Clint Eatwood is back in "Gran Torino"-mode as he plays Gus, a seasoned baseball talent scout for the Atlanta Braves. As he scowls and growls his way through life, his daughter Mickey (Amy Adams) has a tough time strengthening their relationship, which has been on the rocks since her mother passed away when she was only six. (Eastwood makes Tommy Lee Jones' character from this year's "Hope Springs" seem like a bundle of joy by comparison.) If anything, Gus helped his daughter develop a love for the game as she came with him on many-a-scouts.
The general manager for the Braves is considering advice from his advisor and a much young scout. They use computers while Gus keeps stacks of books and papers in his home. This competition forms the film's painfully obvious antagonist. When Mickey learns Gus is suffering from early signs of glaucoma she takes time away from her prestigious law career, and advances from her boyfriend, to spend some quality time with her dad as he follows minor league prospects in North Carolina - this is made all the more pressing with an upcoming draft.
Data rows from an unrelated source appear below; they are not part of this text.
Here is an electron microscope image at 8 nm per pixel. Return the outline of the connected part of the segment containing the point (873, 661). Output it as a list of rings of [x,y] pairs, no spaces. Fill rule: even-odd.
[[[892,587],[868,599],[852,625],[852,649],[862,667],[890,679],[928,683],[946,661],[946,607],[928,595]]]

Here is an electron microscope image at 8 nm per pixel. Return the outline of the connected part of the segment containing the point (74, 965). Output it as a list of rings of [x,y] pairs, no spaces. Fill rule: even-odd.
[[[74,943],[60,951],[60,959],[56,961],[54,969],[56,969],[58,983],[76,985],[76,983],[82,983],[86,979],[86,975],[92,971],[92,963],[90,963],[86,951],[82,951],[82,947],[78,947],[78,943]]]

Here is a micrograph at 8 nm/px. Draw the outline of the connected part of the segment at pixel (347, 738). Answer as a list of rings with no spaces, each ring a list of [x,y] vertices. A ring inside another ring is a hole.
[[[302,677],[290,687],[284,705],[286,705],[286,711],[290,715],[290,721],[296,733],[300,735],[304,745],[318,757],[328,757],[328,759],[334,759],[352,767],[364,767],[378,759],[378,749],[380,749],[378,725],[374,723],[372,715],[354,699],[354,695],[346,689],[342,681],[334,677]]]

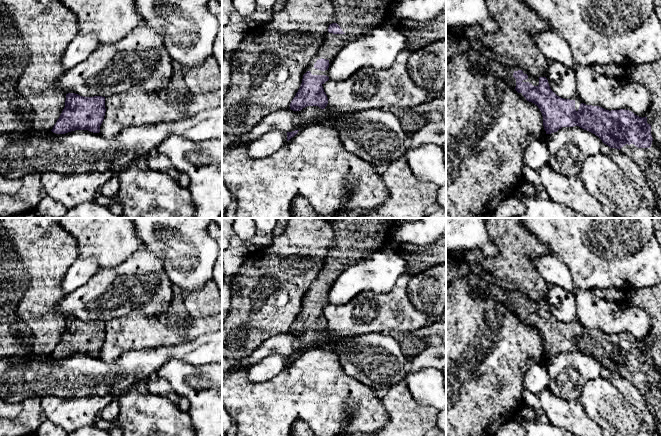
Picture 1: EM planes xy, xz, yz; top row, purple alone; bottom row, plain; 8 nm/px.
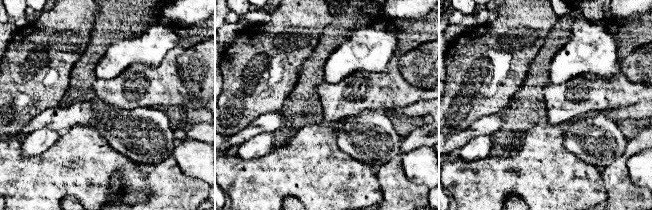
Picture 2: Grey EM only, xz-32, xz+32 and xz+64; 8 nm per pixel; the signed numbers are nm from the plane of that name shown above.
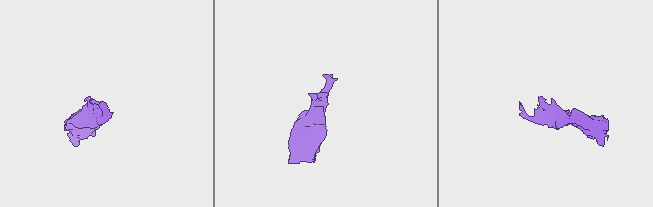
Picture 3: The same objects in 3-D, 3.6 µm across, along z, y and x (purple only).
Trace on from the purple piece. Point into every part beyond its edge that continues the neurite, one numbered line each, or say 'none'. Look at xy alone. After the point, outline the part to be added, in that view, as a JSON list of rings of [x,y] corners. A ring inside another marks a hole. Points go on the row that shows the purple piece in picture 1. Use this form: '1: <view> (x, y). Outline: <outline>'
none

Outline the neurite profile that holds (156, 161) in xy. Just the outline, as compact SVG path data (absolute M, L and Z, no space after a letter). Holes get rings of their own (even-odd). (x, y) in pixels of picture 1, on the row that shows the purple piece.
M153 152L144 165L151 170L167 172L173 179L178 180L180 172L174 168L171 160L164 154Z

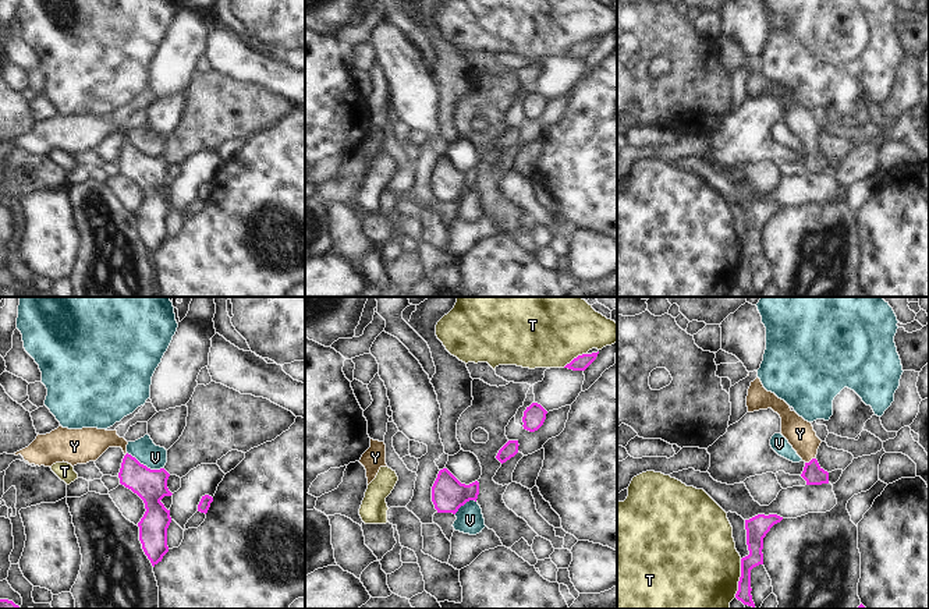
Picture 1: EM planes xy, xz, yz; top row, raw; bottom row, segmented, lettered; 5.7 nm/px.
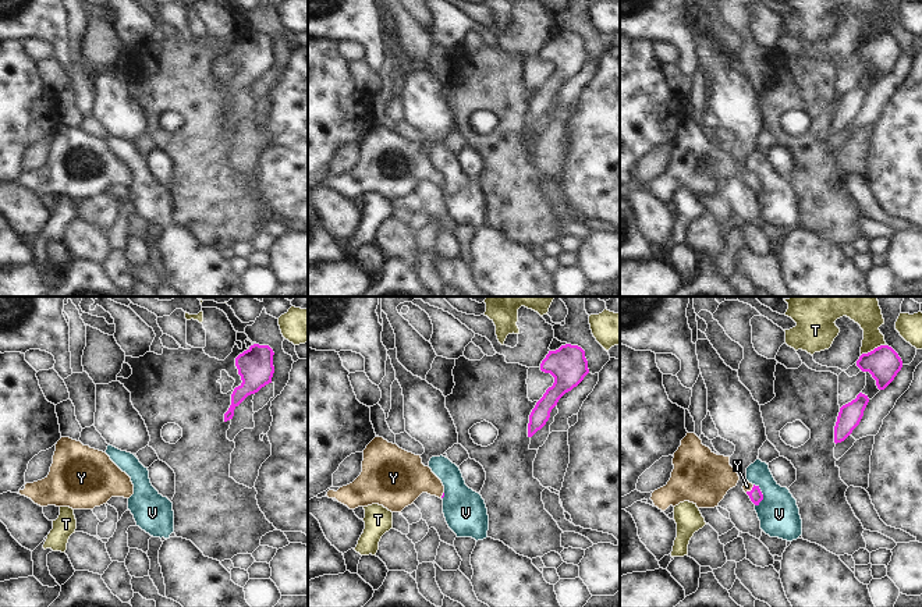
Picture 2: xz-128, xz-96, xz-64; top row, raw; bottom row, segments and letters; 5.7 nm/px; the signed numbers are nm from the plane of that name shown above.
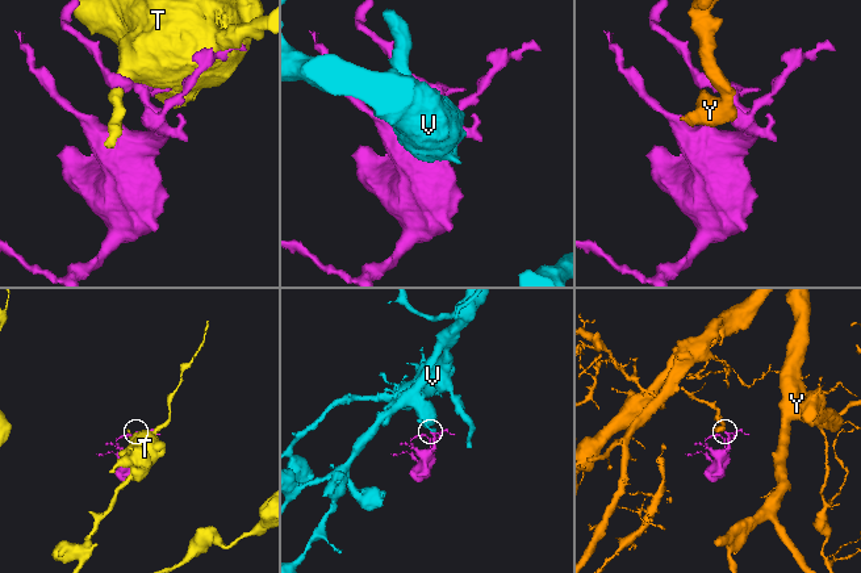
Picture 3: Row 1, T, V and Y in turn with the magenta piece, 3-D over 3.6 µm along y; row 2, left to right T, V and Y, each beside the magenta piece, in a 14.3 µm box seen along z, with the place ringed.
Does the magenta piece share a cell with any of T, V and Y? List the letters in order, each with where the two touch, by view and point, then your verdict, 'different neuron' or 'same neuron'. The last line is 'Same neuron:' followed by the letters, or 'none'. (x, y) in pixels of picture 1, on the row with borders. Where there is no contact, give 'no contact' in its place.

Justin Timberlake plays Johnny, a former ball player turned scout after an injury. he shows up at the same games as Gus and Mickey in his New York license plated ride (he's looking to net someone for the Mets). After a game he reminds Gus who he is and is all the more pleased upon meeting Mickey. There you have it, the dominos are all set up and I sat there hoping that they would fall in an unpredictable fashion, but they absolutely do not.
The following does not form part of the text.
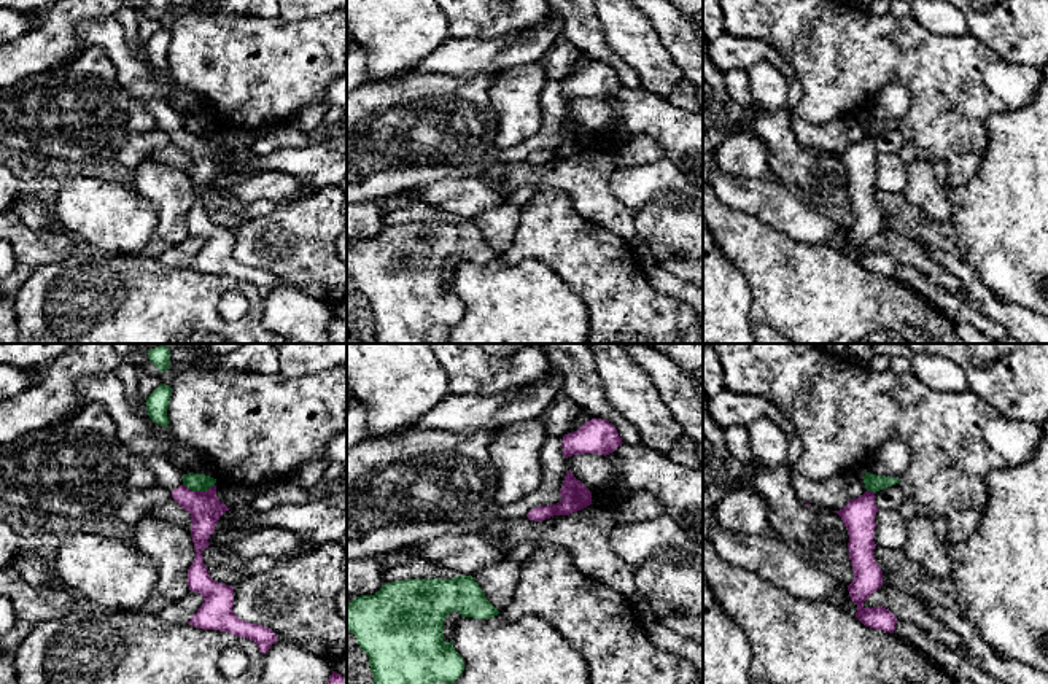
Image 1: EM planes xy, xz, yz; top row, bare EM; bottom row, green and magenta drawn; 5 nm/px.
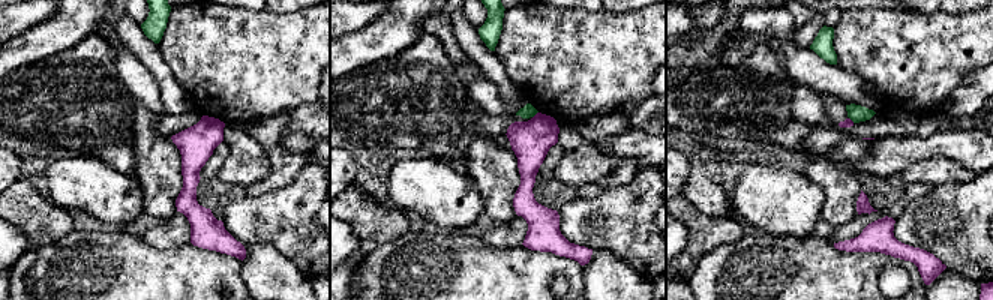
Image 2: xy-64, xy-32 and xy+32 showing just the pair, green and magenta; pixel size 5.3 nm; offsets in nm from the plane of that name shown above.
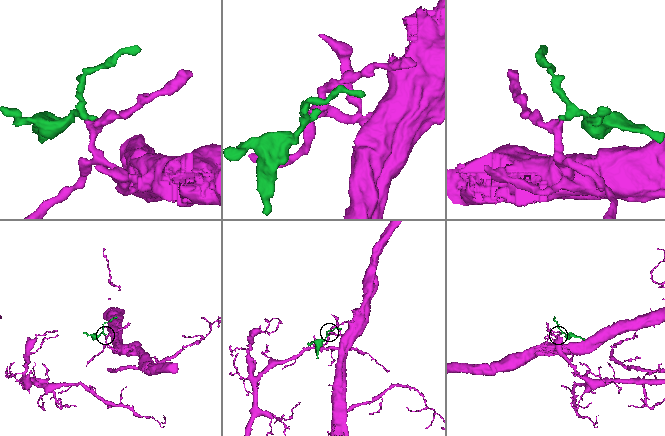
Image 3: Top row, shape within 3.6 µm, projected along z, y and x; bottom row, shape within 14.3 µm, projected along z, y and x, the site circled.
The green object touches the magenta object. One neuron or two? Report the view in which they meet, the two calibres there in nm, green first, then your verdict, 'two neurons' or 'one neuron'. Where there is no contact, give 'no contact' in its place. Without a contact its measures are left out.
xy | 100/160 nm | two neurons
Luckily for me, "Trouble with the Curve" like last year's "Moneyball" is not like a typical baseball movie. We do not have to follow the trajectory of an underdog team's season, which I am more grateful for than I can tell you. Rest assured, this sport is the backdrop for all the drama and the one thing our characters have in common (a favorite game between Mickey and Johnny is to stump each other with trivia from "America's favorite pastime"). There were three baseball nuts seated right behind me (they spent the half hour before the premier discussing players) and they seemed to get all the inside jokes and references, so that might be an added measure for those interested.
The relationship between Gus and Mickey is certainly compelling. Eastwood's roughness entertains (why is it when "old people" crassly speak their mind we all laugh?) and the great scene where we first see him really smile is simply sunshine. When we see how hard it is for Gus and Mickey to connect there is genuine concern to be had. Furthermore, the chemistry between Adams and Timberlake (who I think is is just as good an actor as he is a musician, see "The Social Network") feels truer than most Hollywood films. The primary problem is that at the end of the day (er, film) we are torn between a by-the-numbers father-daughter relationship and a by-the-numbers romance. I was far more interested in the former.